**Directive:**
Render the lines of the records as a numbered list, leaving out any blank lines, from the line containing "scientific name: Noctua comes" up to and including the line containing "common name: California veratrum".

**Provided material:**
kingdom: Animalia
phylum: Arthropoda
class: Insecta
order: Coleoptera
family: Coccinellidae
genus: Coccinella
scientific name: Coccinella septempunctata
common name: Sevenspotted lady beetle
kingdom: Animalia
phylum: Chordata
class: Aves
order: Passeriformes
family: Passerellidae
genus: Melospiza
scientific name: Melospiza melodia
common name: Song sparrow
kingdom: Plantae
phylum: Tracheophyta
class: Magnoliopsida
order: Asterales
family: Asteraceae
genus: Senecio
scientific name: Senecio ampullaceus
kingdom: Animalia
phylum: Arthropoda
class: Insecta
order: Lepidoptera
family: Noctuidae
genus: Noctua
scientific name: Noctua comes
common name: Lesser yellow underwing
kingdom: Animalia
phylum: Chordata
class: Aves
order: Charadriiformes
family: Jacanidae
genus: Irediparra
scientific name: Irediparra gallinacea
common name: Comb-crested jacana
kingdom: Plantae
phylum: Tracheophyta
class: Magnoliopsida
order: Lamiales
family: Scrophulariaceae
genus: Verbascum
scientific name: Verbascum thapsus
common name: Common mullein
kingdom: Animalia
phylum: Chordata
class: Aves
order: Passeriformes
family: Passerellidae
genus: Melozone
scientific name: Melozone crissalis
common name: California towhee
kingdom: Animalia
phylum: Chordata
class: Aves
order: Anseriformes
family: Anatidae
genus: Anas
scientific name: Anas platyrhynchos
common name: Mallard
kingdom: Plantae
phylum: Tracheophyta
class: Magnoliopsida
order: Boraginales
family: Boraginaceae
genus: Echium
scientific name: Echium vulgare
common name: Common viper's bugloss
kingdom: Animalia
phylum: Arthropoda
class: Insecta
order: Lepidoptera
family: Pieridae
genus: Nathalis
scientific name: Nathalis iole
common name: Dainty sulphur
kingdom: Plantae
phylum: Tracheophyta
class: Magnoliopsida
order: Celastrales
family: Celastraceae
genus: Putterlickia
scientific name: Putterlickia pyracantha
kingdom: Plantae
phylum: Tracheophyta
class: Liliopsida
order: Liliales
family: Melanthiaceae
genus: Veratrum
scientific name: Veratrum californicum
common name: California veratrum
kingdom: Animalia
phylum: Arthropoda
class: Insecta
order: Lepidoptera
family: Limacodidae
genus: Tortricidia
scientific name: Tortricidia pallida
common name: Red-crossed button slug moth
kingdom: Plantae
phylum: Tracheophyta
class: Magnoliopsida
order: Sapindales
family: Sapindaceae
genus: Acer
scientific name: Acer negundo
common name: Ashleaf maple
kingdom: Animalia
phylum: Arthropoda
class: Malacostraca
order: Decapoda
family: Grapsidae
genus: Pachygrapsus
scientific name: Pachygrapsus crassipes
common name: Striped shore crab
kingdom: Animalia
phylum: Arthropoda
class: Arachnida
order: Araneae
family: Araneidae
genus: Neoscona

**Exercise result:**
1. scientific name: Noctua comes
2. common name: Lesser yellow underwing
3. kingdom: Animalia
4. phylum: Chordata
5. class: Aves
6. order: Charadriiformes
7. family: Jacanidae
8. genus: Irediparra
9. scientific name: Irediparra gallinacea
10. common name: Comb-crested jacana
11. kingdom: Plantae
12. phylum: Tracheophyta
13. class: Magnoliopsida
14. order: Lamiales
15. family: Scrophulariaceae
16. genus: Verbascum
17. scientific name: Verbascum thapsus
18. common name: Common mullein
19. kingdom: Animalia
20. phylum: Chordata
21. class: Aves
22. order: Passeriformes
23. family: Passerellidae
24. genus: Melozone
25. scientific name: Melozone crissalis
26. common name: California towhee
27. kingdom: Animalia
28. phylum: Chordata
29. class: Aves
30. order: Anseriformes
31. family: Anatidae
32. genus: Anas
33. scientific name: Anas platyrhynchos
34. common name: Mallard
35. kingdom: Plantae
36. phylum: Tracheophyta
37. class: Magnoliopsida
38. order: Boraginales
39. family: Boraginaceae
40. genus: Echium
41. scientific name: Echium vulgare
42. common name: Common viper's bugloss
43. kingdom: Animalia
44. phylum: Arthropoda
45. class: Insecta
46. order: Lepidoptera
47. family: Pieridae
48. genus: Nathalis
49. scientific name: Nathalis iole
50. common name: Dainty sulphur
51. kingdom: Plantae
52. phylum: Tracheophyta
53. class: Magnoliopsida
54. order: Celastrales
55. family: Celastraceae
56. genus: Putterlickia
57. scientific name: Putterlickia pyracantha
58. kingdom: Plantae
59. phylum: Tracheophyta
60. class: Liliopsida
61. order: Liliales
62. family: Melanthiaceae
63. genus: Veratrum
64. scientific name: Veratrum californicum
65. common name: California veratrum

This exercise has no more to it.